» Source information:
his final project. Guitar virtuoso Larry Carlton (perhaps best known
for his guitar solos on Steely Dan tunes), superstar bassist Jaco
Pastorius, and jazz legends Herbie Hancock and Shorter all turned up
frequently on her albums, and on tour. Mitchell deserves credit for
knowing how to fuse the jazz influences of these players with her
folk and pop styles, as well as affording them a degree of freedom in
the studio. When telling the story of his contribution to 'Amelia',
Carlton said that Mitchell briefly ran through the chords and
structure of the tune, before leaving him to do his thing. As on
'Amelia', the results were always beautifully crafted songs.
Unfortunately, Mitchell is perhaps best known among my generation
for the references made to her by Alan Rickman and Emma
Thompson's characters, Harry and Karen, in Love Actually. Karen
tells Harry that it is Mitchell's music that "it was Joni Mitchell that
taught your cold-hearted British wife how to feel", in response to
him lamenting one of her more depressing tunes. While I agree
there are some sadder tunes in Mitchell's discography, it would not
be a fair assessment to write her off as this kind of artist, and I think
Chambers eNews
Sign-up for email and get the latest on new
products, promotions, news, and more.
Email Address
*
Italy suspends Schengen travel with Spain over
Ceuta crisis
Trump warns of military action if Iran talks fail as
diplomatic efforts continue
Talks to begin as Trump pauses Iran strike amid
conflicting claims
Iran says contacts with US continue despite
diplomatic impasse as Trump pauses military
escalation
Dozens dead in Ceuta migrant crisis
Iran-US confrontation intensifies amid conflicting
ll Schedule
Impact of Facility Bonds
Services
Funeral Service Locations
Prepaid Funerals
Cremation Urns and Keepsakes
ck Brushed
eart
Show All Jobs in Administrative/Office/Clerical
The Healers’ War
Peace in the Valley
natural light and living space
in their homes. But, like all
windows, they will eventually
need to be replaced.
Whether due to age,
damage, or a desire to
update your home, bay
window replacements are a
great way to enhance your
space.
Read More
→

» Directions: Put down all the data once more, exactly as it appears above.

» Result of this exercise:
his final project. Guitar virtuoso Larry Carlton (perhaps best known
for his guitar solos on Steely Dan tunes), superstar bassist Jaco
Pastorius, and jazz legends Herbie Hancock and Shorter all turned up
frequently on her albums, and on tour. Mitchell deserves credit for
knowing how to fuse the jazz influences of these players with her
folk and pop styles, as well as affording them a degree of freedom in
the studio. When telling the story of his contribution to 'Amelia',
Carlton said that Mitchell briefly ran through the chords and
structure of the tune, before leaving him to do his thing. As on
'Amelia', the results were always beautifully crafted songs.
Unfortunately, Mitchell is perhaps best known among my generation
for the references made to her by Alan Rickman and Emma
Thompson's characters, Harry and Karen, in Love Actually. Karen
tells Harry that it is Mitchell's music that "it was Joni Mitchell that
taught your cold-hearted British wife how to feel", in response to
him lamenting one of her more depressing tunes. While I agree
there are some sadder tunes in Mitchell's discography, it would not
be a fair assessment to write her off as this kind of artist, and I think
Chambers eNews
Sign-up for email and get the latest on new
products, promotions, news, and more.
Email Address
*
Italy suspends Schengen travel with Spain over
Ceuta crisis
Trump warns of military action if Iran talks fail as
diplomatic efforts continue
Talks to begin as Trump pauses Iran strike amid
conflicting claims
Iran says contacts with US continue despite
diplomatic impasse as Trump pauses military
escalation
Dozens dead in Ceuta migrant crisis
Iran-US confrontation intensifies amid conflicting
ll Schedule
Impact of Facility Bonds
Services
Funeral Service Locations
Prepaid Funerals
Cremation Urns and Keepsakes
ck Brushed
eart
Show All Jobs in Administrative/Office/Clerical
The Healers’ War
Peace in the Valley
natural light and living space
in their homes. But, like all
windows, they will eventually
need to be replaced.
Whether due to age,
damage, or a desire to
update your home, bay
window replacements are a
great way to enhance your
space.
Read More
→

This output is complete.